Data in Warehouses or Data in Hadoop: What’s suitable for your business and Why?

Michael Williams
Towards Data Science
4 min readJul 26, 2019

--

Big-data is the most sought-after innovation in the IT industry that has shook the entire world by storm. Partly, due to the fact that Hadoop and related big data technologies are growing at an exponential rate. One main reason for the growth of Hadoop in Big Data is its ability to give the power of parallel processing to the programmer. But the recent headlines like “Will Hadoop replace Data Warehousing?” or “The Death of MapReduce” have been surfacing all over the web thereby raising the different round of debates for Big Data programmers. As we move forward in the middle of 2019, the hype around Hadoop still seems to be increased with lots of expectations and excitement coming out in the form of IoT.

To clear up any confusion for those who are in favor of Hadoop, here we will look into some facts and answer some of the most popular questions that are being asked over internet like:

  • Will Hadoop replace data warehouse?
  • Do you still need a warehouse if you’ve Bigdata?
  • Is traditional warehouse era dead now?

But before we dive deep into context, let’s clear any doubt of clouds and know the terms correctly.

What is a Data Warehouse?

Data Warehouse is an architecture of data storing or data repository which uses a different design from standard operational databases. Unlike operational databases, Data warehouses are designed to provide a long-range of data over time. As a result of which, data aggregation is triggered and transaction volume becomes a trade-off.

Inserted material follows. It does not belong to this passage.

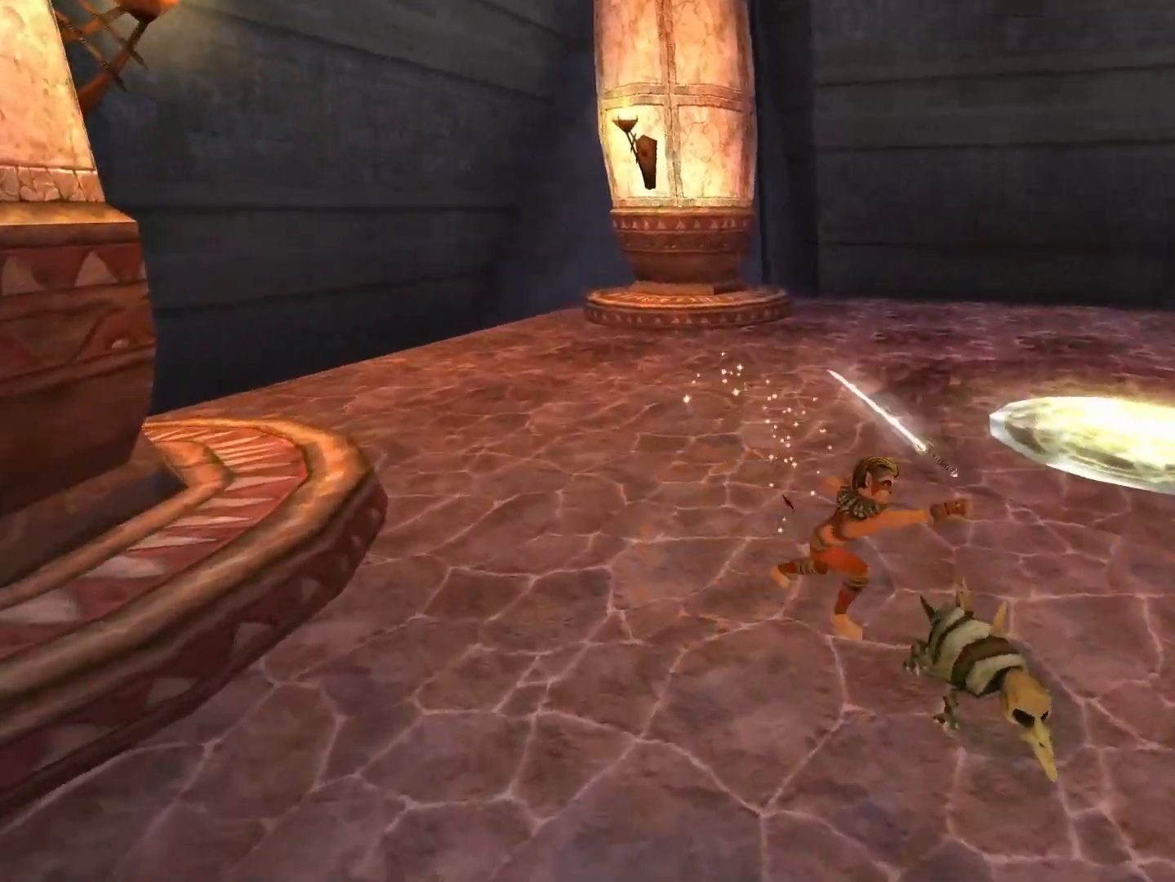
{"buttons": [], "left_stick": "down-right", "right_stick": "center", "events": [[200, "B", "down"], [383, "B", "up"]]}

What are Data Warehouse used for?

Most of the enterprises utilize data warehouse to analyze their business data. They are needed often when their analytics requirement ran afoul of the operation database performance. Most of the operational databases aren’t capable of running complex queries as it requires the database to enter a temporary and fixed state. This is where a data warehouse come into play. A data warehouse can do most of analytical work which gives transactional database enough time to focus on transactions.

Another optimal benefit of a data warehouse is its ability to analyze data from multiple sources. It is capable of negotiating differences in storage schema by leveraging the ETL (Extract, Transfer and Load) process. ETL is defined as a process that extracts the data from different RDBMS source systems, then transforms the data (like applying calculations, concatenations, etc.) and finally loads the data into the Data Warehouse system.

What is Hadoop?

Hadoop boasts of a similar architecture as MPP data warehouses, but with some obvious differences. Unlike Data warehouse which defines a parallel architecture, hadoop’s architecture comprises of processors who are loosely coupled across a Hadoop cluster. Each cluster can work on different data sources. The components such as data catalog, data manipulation engine and storage engine can work independently with Hadoop serving as a collection point.

What purpose does Hadoop Serve for?

Hadoop has become the favourite of big-data technology because it possesses the ability of processing large amounts of semi-structured and unstructured data. Here are some examples of use-cases where Hadoop can be used for:

  • Large scale Enterprises — Hadoop can be used in Large scale Enterprise projects that demands server clusters where programming skills and specialized data management skills are limited and implementation cost is a costly affair.
  • Large Datasets — Hadoop can be used to establish high scalability and to save both money and time for managing Datasets that are in petabytes or terabytes.
  • Separate Data Sources — Big Data applications that requires data from separate data sources often deals with Hadoop clusters; therefore, Hadoop plays a very important role in application development.

Problems with traditional warehousing

Traditional data warehouse can’t control complex hierarchical data types and other unstructured data types. With the need of scalability, cost factor is added disadvantage which data warehouse is not capable to handle.

Moreover, a DWH can’t hold-on data that lacks a definite schema as it follows schema on-write mechanism. This is where Hadoop comes into play as it favours schema on read. Data warehousers typically need to spend a lot of time in modelling the data which is not feasible considering the business model.

Will Hadoop going to replace Data Warehouse?

There is no doubt to say that Hadoop ecosystem has been evolving rapidly and efficiently. We won’t be surprised if soon Hadoop becomes capable to handle all types of mission critical workloads thereby eliminating the need of a data warehouse. However, Hadoop and Data warehouse both are going to stay in the business for a longer period of time. Organizations can rely on their existing data warehouses and bring in Hadoop functionality to meet the business requirements and harness the power of application development.

--

--